> Work to be completed: Carry on the February and March regional gardening tips below, picking up right after their last sentence.

Learn about current February and March  seasonal tips for gardening zones in the U.S.

New England/Maritime Canada Gardening

Winter for the Northern gardener is a time to read the catalogs and plan next spring's garden. Fruit trees can be pruned from January at least until March. If you are going to graft, cut scion wood now and wrap it in four or five layers of plastic to store in the refrigerator. (The plastic protects the wood from any ethylene gases emitted by fruit in your refrigerator) Start early seedlings of leeks, onions and celery; even peppers can be started in late February. Wait until March for most other veggies. Check the root cellar and pantry for spoilage in onions, apples and squash. If there is a small problem, make soup. If the problem is worse, consider freezing food before it all rots.

Mid-Atlantic Gardening

Improve your germination rates by starting seeds in an incubator. You can create a toasty, well-ventilated spot using an old refrigerator, a shielded lightbulb and a small fan powered through a thermostat set at 86 degrees. Use the incubator to presprout radish, spinach, pea, carrot and beet seeds on moist paper towels — then plant them outside under row cover as soon as they send out their first little roots. Start seed for transplants of bulb onions, eggplant, broccoli, cabbage, cauliflower, lettuce, and some early tomatoes and peppers. Plant cool-weather greens in a cold frame for a jump on the season. Try some globe arti chokes in a cold frame, too — if exposed to temperatures between 35 degrees and 42 degrees while they are young, they often produce the same year. Plant potatoes around St. Patrick's Day for high, early yields.

> Data section:
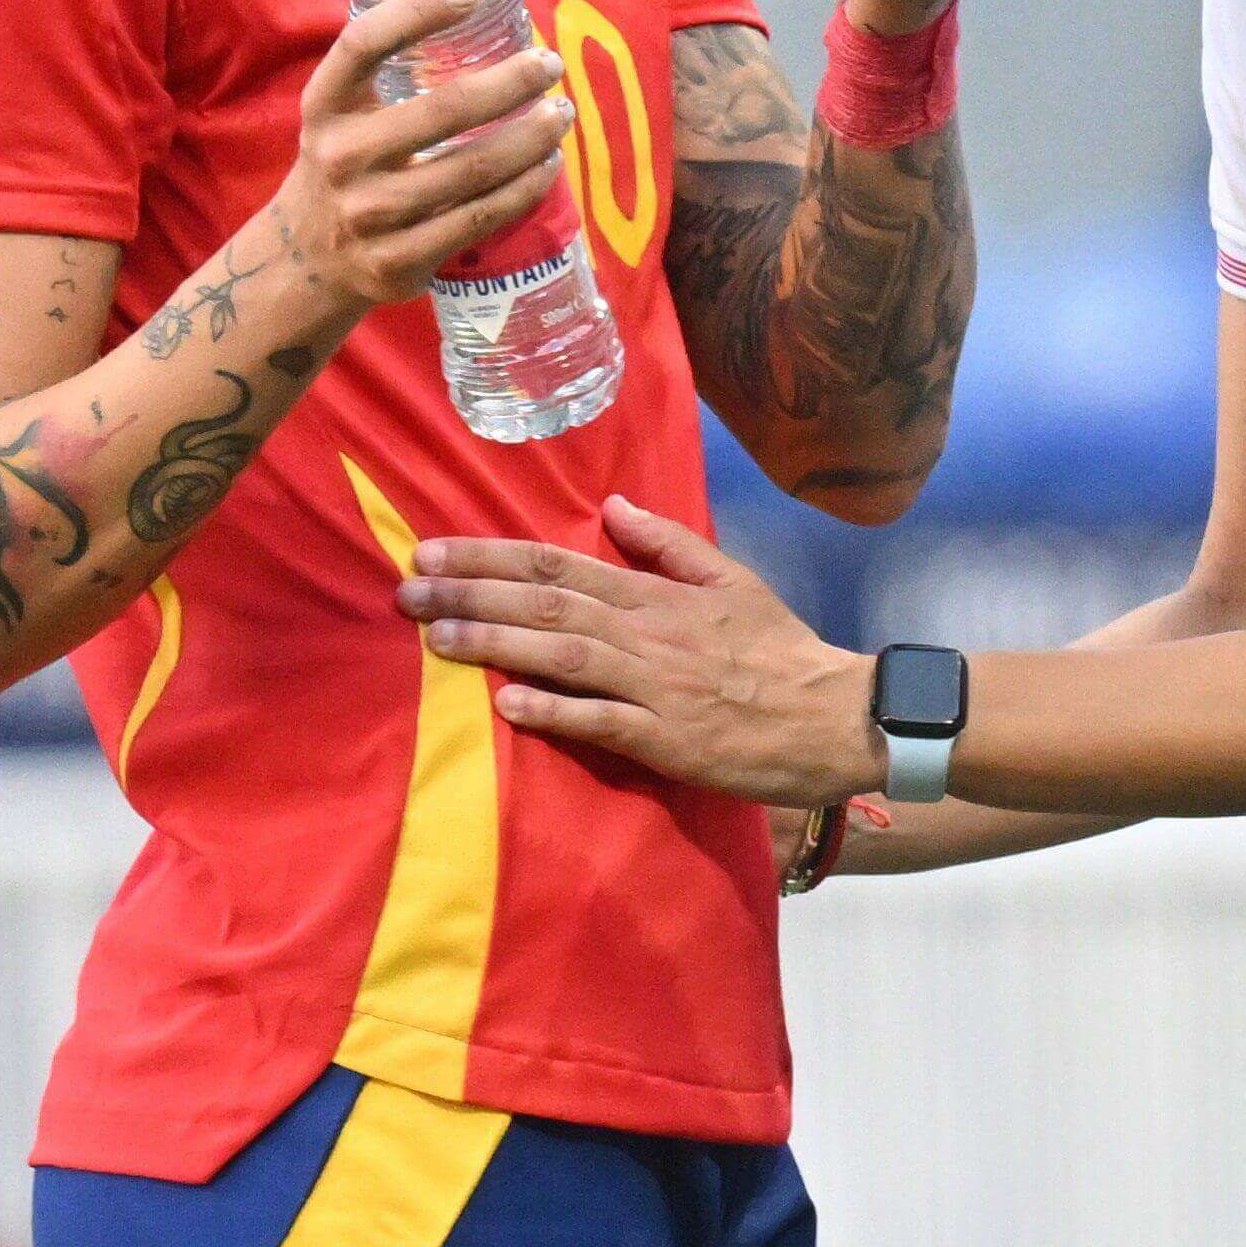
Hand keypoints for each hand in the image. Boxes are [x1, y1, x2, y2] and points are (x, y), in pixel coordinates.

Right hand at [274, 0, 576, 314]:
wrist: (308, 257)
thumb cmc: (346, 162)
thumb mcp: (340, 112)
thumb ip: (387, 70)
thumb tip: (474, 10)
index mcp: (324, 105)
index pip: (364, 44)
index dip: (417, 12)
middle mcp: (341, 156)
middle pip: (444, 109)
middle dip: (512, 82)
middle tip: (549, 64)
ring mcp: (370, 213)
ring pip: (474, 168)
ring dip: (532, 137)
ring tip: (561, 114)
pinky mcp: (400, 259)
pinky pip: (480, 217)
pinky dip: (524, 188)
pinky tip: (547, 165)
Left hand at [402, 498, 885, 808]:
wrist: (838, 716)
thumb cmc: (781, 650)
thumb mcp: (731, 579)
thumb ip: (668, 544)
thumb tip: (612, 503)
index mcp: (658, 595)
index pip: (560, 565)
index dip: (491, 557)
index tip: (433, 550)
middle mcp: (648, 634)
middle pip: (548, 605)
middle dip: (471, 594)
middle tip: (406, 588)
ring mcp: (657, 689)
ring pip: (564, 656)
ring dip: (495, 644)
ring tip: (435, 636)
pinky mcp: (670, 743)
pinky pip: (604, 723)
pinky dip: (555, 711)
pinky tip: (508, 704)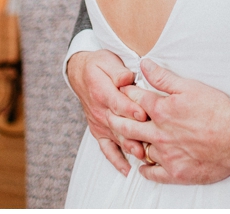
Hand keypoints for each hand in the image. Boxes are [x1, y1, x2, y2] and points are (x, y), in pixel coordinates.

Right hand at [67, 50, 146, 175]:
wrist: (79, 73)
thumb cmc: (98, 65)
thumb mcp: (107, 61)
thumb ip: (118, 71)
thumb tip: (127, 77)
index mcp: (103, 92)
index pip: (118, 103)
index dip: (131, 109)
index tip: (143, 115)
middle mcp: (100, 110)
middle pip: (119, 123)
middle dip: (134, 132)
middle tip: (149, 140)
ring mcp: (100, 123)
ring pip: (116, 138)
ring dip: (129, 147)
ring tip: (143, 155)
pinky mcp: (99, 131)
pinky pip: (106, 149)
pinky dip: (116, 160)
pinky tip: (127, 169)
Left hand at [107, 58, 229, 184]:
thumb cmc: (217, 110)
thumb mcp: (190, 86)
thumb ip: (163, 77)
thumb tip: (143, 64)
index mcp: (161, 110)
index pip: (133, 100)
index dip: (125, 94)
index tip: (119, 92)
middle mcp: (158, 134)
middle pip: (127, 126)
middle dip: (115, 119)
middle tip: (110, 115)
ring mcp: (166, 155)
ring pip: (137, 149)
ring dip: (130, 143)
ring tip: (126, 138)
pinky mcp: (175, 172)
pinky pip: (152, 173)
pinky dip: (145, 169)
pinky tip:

> Output for this exercise:
Southern Interior Gardening

February and March are transition months for Southern gardeners. By now you've already planned out (or at least thought about) your garden for the upcoming season. In February, start warm-season crops (tomatoes, cucumbers, peppers, eggplants, etc.) indoors to have healthy transplants ready to plant after winter's last frost. Till soil four to six weeks before transplanting. This also is a great time to get your soil tested and add any nutrients it might need. Other activities for these months include pruning — especially roses (See "Pruning Made Easy," page 78 in this issue).

Gulf Coast Gardening

Garden fever starts early along the Gulf Coast. Our average last frost is around mid-February, but often we can plant tomato transplants in early February. A lot depends on how many you are planting. If you're only setting out a dozen plants, then take a chance — and keep the covers handy. Wait until March to transplant cold-sensitive eggplants and peppers. Plant a late crop of broccoli and lettuce transplants in early February and sow fast-growing, seeded crops like radishes, turnips and mustard. March begins the hectic planting of warm-season crops like beans, corn, cucumbers and melons, but whit until April to sow hot-weather crops like okra and southern peas. Apply a dormant-oil spray to fruit trees early this season before they begin to break dormancy. Don't forget the flower beds — plant dahlias and gladiolas now. In March, plant sunny beds with seed or transplants of marigolds, zinnias, gomphrena and rudbeckia, and brighten shady spots with impatiens and caladiums.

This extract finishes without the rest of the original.